Data to process:
——

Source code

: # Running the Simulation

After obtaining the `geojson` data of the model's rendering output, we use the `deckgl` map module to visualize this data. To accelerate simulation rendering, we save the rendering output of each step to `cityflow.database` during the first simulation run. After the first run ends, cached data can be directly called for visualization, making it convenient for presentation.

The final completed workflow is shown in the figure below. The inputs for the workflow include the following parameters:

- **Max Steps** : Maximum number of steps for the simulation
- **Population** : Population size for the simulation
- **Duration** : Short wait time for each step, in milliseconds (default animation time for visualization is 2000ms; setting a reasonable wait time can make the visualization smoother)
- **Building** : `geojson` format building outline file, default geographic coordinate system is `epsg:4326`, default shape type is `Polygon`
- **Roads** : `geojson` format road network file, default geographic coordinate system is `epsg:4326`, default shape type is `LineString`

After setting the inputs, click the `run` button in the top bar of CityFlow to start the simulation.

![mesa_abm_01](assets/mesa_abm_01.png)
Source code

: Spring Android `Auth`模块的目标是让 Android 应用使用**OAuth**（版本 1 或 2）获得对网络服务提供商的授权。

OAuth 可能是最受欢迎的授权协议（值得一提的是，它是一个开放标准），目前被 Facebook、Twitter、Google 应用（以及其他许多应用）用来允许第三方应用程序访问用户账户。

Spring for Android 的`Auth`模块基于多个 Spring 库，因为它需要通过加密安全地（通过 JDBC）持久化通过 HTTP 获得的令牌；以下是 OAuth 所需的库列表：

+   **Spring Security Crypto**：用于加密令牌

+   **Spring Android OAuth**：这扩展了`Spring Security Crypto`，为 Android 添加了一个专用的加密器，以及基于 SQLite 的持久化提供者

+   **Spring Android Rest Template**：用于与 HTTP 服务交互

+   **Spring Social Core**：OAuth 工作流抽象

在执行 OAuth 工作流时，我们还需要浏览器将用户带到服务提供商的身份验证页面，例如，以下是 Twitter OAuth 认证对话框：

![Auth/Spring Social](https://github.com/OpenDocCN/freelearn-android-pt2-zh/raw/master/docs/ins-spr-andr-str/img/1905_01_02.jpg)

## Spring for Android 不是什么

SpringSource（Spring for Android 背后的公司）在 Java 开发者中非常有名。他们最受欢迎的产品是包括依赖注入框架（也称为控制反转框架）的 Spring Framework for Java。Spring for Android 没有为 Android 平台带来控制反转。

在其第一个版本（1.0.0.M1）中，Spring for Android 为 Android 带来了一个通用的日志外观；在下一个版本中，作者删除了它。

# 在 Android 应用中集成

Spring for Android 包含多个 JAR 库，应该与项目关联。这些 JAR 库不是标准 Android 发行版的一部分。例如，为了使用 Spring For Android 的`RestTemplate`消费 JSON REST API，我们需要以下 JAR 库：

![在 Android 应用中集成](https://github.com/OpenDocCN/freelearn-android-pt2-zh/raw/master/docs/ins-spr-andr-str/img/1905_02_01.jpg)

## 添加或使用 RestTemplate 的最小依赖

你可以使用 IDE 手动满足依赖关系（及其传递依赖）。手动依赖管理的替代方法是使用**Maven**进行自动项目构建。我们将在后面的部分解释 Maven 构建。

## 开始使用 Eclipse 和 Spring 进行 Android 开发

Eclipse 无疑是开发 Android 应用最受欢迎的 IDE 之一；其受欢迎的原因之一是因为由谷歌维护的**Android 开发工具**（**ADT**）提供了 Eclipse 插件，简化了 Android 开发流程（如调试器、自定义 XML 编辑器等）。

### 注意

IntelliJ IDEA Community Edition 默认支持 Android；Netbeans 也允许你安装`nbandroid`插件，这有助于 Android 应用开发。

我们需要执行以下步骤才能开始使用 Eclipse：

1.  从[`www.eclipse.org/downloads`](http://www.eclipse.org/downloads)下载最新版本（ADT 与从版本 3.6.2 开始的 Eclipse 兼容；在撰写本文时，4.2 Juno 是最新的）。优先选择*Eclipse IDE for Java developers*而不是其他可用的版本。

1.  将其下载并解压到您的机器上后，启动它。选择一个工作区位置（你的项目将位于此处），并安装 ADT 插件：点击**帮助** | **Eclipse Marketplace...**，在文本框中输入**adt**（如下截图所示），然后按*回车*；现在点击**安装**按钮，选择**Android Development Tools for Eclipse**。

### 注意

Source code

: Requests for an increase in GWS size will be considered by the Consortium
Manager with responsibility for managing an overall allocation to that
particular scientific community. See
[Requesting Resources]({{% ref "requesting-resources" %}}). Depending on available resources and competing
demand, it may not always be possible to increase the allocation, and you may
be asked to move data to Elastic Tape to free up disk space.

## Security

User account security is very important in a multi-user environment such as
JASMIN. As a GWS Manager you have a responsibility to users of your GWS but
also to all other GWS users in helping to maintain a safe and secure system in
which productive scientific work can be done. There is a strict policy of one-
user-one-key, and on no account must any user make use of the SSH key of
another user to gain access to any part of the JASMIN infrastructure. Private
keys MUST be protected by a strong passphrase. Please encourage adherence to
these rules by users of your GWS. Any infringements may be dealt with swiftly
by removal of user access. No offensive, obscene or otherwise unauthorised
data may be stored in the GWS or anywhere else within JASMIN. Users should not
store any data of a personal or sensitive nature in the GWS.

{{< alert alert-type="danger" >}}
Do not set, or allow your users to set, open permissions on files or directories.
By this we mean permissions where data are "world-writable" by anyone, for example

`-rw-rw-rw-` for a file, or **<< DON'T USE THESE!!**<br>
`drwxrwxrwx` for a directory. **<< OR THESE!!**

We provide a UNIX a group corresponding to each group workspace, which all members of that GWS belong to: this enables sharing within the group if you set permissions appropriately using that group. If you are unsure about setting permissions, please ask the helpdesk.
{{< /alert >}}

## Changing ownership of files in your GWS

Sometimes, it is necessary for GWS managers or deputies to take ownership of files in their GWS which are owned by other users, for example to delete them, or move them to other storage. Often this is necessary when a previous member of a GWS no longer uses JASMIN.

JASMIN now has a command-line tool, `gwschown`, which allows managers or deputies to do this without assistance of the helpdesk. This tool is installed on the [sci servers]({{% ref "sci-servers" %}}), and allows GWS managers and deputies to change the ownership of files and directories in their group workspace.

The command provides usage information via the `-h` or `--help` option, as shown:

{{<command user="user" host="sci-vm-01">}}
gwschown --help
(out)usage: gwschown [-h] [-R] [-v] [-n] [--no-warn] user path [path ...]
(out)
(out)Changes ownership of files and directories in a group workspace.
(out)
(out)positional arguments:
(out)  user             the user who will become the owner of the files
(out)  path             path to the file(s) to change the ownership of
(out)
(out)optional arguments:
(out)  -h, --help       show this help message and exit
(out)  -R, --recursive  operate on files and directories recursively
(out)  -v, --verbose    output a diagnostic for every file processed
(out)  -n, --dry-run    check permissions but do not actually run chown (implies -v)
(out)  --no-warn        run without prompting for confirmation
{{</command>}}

——

Task directions:
Working from the material above, retype exactly the lines from the one with "be asked to" through the one with "another user to", both included, and only those lines.

Written answer:
be asked to move data to Elastic Tape to free up disk space.

## Security

User account security is very important in a multi-user environment such as
JASMIN. As a GWS Manager you have a responsibility to users of your GWS but
also to all other GWS users in helping to maintain a safe and secure system in
which productive scientific work can be done. There is a strict policy of one-
user-one-key, and on no account must any user make use of the SSH key of
another user to gain access to any part of the JASMIN infrastructure. Private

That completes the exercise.